Work instructions:
1. Copy the abdominal trauma summary below word for word, everything from "Background: The aim" down to "fulfill our aim.".
2. According to the abdominal trauma summary below, over what period were the 50 cases studied?

Excerpt to read:
BEGIN

Background: The aim was to study the cases of abdominal trauma in context of: age/sex distribution, mode of injury (accidents, fall, assault etc.). Type of injury (blunt injury or penetrating injury), clinical presentation, role of investigations and organ involvement.
Methods: The study of 50 cases of abdominal trauma, including blunt as well as penetrating trauma was conducted prospectively during the period of 23 months (January 2010 to November 2011). Patients of all age and sex who were admitted in our department after abdominal trauma were potential candidate for enrolment in this study and study was done in context to fulfill our aim.
Results: In our study, the abdominal trauma is more common in age group 21-40 years (n = 30,60%) with male predominance (M:F: 7.3:1), blunt injury abdomen (n = 37, 74%) is more common than penetrating injury (n = 13, 26%) with RTA (n = 24, 48%) being the most common cause followed by fall (n = 16, 32%) and stab injury (n = 09, 18%), Abdominal pain (n = 49, 98%), tachycardia (n = 40, 80%) and abdominal distension (n = 25, 50%) are the most common clinical features in all abdominal trauma patients. In our study pattern of injury are: liver (n = 16, 32%), spleen (n = 15, 30%) and small bowel (n = 9, 24.32%). In polytrauma patients abdominal trauma is more commonly associated with thoracic injuries (n = 19, 38%) and orthopedic injuries (n = 7, 34%).

END

Given records:
BEGIN

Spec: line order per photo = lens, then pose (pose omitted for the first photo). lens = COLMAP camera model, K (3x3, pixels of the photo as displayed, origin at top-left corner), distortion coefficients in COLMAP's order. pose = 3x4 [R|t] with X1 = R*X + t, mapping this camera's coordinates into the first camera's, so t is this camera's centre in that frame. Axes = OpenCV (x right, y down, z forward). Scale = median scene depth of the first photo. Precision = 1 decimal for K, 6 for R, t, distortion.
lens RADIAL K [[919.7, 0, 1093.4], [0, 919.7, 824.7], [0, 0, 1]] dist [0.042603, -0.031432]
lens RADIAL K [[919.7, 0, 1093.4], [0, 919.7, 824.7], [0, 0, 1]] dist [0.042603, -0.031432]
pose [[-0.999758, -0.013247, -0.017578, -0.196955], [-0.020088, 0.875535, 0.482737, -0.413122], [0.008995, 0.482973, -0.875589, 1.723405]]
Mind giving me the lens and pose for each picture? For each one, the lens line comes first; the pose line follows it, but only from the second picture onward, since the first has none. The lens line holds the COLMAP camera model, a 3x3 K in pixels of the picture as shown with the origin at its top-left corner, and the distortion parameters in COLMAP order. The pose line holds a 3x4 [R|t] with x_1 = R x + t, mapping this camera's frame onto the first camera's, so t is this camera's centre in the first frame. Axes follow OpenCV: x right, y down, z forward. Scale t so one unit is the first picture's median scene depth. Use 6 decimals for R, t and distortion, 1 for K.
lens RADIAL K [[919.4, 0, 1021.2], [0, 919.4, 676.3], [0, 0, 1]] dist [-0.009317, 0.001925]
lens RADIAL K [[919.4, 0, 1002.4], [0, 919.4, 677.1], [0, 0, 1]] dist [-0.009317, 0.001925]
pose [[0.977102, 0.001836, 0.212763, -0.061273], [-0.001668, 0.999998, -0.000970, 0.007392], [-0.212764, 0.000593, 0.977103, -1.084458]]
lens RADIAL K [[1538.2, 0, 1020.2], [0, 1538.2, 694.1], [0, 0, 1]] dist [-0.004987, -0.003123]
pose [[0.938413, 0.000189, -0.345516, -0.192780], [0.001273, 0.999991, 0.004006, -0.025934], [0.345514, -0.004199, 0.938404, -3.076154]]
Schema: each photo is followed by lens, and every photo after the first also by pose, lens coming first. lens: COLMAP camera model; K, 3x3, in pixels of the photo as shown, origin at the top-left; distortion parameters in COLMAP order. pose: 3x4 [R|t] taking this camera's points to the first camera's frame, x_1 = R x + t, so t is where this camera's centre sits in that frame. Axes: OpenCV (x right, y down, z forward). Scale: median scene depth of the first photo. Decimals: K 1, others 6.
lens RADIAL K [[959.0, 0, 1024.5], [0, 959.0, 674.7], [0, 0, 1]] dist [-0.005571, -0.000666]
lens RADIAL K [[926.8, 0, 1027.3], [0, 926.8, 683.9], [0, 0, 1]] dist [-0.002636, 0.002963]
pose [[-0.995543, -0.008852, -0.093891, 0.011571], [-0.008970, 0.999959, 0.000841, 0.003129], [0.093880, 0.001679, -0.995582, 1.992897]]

END

Outputs in order:
1.
Background: The aim was to study the cases of abdominal trauma in context of: age/sex distribution, mode of injury (accidents, fall, assault etc.). Type of injury (blunt injury or penetrating injury), clinical presentation, role of investigations and organ involvement.
Methods: The study of 50 cases of abdominal trauma, including blunt as well as penetrating trauma was conducted prospectively during the period of 23 months (January 2010 to November 2011). Patients of all age and sex who were admitted in our department after abdominal trauma were potential candidate for enrolment in this study and study was done in context to fulfill our aim.

2. 23 months, from January 2010 to November 2011.